The problem is in the Trump era, the value of a college degree is declining. Once I switched my own career to tech, I found that the de facto qualifications for most IT jobs did not require a four-year degree, and many of my colleagues didn't have one. But if anything, the snobbery associated with a college degree has only increased, so that there's now an alliance between the newly respectable alumni of elite schools -- David Brooks is a perfect example -- and the legacies.

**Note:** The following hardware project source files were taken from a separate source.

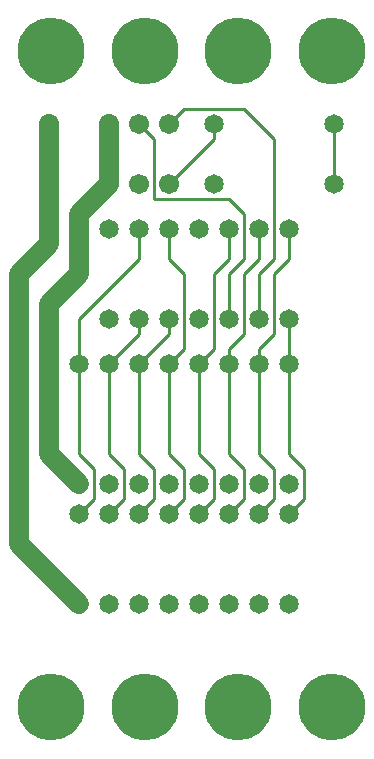
<source format=gtl>
%MOIN*%
%FSLAX25Y25*%
G04 D10 used for Character Trace; *
G04     Circle (OD=.01000) (No hole)*
G04 D11 used for Power Trace; *
G04     Circle (OD=.06700) (No hole)*
G04 D12 used for Signal Trace; *
G04     Circle (OD=.01100) (No hole)*
G04 D13 used for Via; *
G04     Circle (OD=.05800) (Round. Hole ID=.02800)*
G04 D14 used for Component hole; *
G04     Circle (OD=.06500) (Round. Hole ID=.03500)*
G04 D15 used for Component hole; *
G04     Circle (OD=.06700) (Round. Hole ID=.04300)*
G04 D16 used for Component hole; *
G04     Circle (OD=.08100) (Round. Hole ID=.05100)*
G04 D17 used for Component hole; *
G04     Circle (OD=.08900) (Round. Hole ID=.05900)*
G04 D18 used for Component hole; *
G04     Circle (OD=.11300) (Round. Hole ID=.08300)*
G04 D19 used for Component hole; *
G04     Circle (OD=.16000) (Round. Hole ID=.13000)*
G04 D20 used for Component hole; *
G04     Circle (OD=.18300) (Round. Hole ID=.15300)*
G04 D21 used for Component hole; *
G04     Circle (OD=.22291) (Round. Hole ID=.19291)*
%ADD10C,.01000*%
%ADD11C,.06700*%
%ADD12C,.01100*%
%ADD13C,.05800*%
%ADD14C,.06500*%
%ADD15C,.06700*%
%ADD16C,.08100*%
%ADD17C,.08900*%
%ADD18C,.11300*%
%ADD19C,.16000*%
%ADD20C,.18300*%
%ADD21C,.22291*%
%IPPOS*%
%LPD*%
G90*X0Y0D02*D21*X15625Y15625D03*X46875D03*D14*    
X45000Y50000D03*X35000D03*X25000D03*D11*          
X5000Y70000D01*Y160000D01*X15000Y170000D01*D14*   
D03*D11*Y190000D01*D15*D03*D11*Y210000D01*D15*D03*
X35000Y190000D03*D11*X25000Y180000D01*Y160000D01* 
X15000Y150000D01*D14*D03*D11*Y100000D01*          
X25000Y90000D01*D14*D03*D12*Y80000D02*            
X30000Y85000D01*D14*X25000Y80000D03*D12*          
X30000Y85000D02*Y95000D01*X25000Y100000D01*       
Y130000D01*D14*D03*D12*Y145000D01*                
X45000Y165000D01*Y175000D01*D14*D03*D12*          
X60000Y160000D02*X55000Y165000D01*                
X60000Y135000D02*Y160000D01*X55000Y130000D02*     
X60000Y135000D01*D14*X55000Y130000D03*D12*        
Y100000D01*X60000Y95000D01*Y85000D01*             
X55000Y80000D01*D14*D03*D12*X45000D02*            
X50000Y85000D01*D14*X45000Y80000D03*D12*          
X50000Y85000D02*Y95000D01*X45000Y100000D01*       
Y130000D01*D14*D03*D12*X55000Y140000D01*          
Y145000D01*D14*D03*X65000D03*X45000D03*D12*       
Y140000D01*X35000Y130000D01*D14*D03*D12*          
Y100000D01*X40000Y95000D01*Y85000D01*             
X35000Y80000D01*D14*D03*X45000Y90000D03*X35000D03*
X55000D03*X65000Y50000D03*Y80000D03*D12*          
X70000Y85000D01*Y95000D01*X65000Y100000D01*       
Y130000D01*D14*D03*D12*X70000Y135000D01*          
Y160000D01*X75000Y165000D01*Y175000D01*D14*D03*   
D12*X80000Y165000D02*Y180000D01*X75000Y160000D02* 
X80000Y165000D01*X75000Y145000D02*Y160000D01*D14* 
Y145000D03*D12*Y135000D02*X80000Y140000D01*       
X75000Y130000D02*Y135000D01*D14*Y130000D03*D12*   
Y100000D01*X80000Y95000D01*Y85000D01*             
X75000Y80000D01*D14*D03*X85000Y90000D03*X65000D03*
X85000Y80000D03*D12*X90000Y85000D01*Y95000D01*    
X85000Y100000D01*Y130000D01*D14*D03*D12*          
Y135000D01*X90000Y140000D01*Y160000D01*           
X95000Y165000D01*Y175000D01*D14*D03*D12*          
X80000Y160000D02*X85000Y165000D01*                
X80000Y140000D02*Y160000D01*D14*X85000Y145000D03* 
D12*Y160000D01*X90000Y165000D01*Y205000D01*       
X80000Y215000D01*X60000D01*X55000Y210000D01*D15*  
D03*D12*X50000Y185000D02*Y205000D01*Y185000D02*   
X75000D01*X80000Y180000D01*D14*X85000Y175000D03*  
D12*Y165000D01*D14*X65000Y175000D03*              
X95000Y145000D03*D12*Y130000D01*D14*D03*D12*      
Y100000D01*X100000Y95000D01*Y85000D01*            
X95000Y80000D01*D14*D03*Y90000D03*X75000D03*      
Y50000D03*X85000D03*X95000D03*X55000D03*D21*      
X78125Y15625D03*X109375D03*D14*X35000Y145000D03*  
D12*X55000Y165000D02*Y175000D01*D14*D03*          
X70000Y190000D03*D15*X55000D03*D12*               
X70000Y205000D01*Y210000D01*D14*D03*D12*          
X50000Y205000D02*X45000Y210000D01*D15*D03*        
X35000D03*D11*Y190000D01*D15*X45000D03*D14*       
X35000Y175000D03*D21*X78125Y234375D03*X46875D03*  
X15625D03*D14*X110000Y190000D03*D12*Y210000D01*   
D14*D03*D21*X109375Y234375D03*M02*                

</source>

But again, the aspiring upper middle class that participates in the college admissions rat race finances this putative concession themselves, in the steadily increasing cost of the degree, financed by increasingly burdensome student loans. The legacies don't have this problem.
So what we're seeing incresingly is a recognition amonmg a growing segment of the electorate that the Fabian socialist project is a con -- in fact, an expensive con tha's financed by the people it's supposed to benefit. This is a good part of the basis for Trump's cuirrent success.
What's happening is on one hand a growing recognition of Ferdinand Lundberg's insight that I cited yesterday -- US society does at basis resemble a Latin American structure of a large population of peasants supporting a privileged ownership class -- but a relatively recent twist is that a segment of the peasants have been bamboozled into believing their interests correspond with the interests of the owners. But this is just another part of the Fabian socialist con.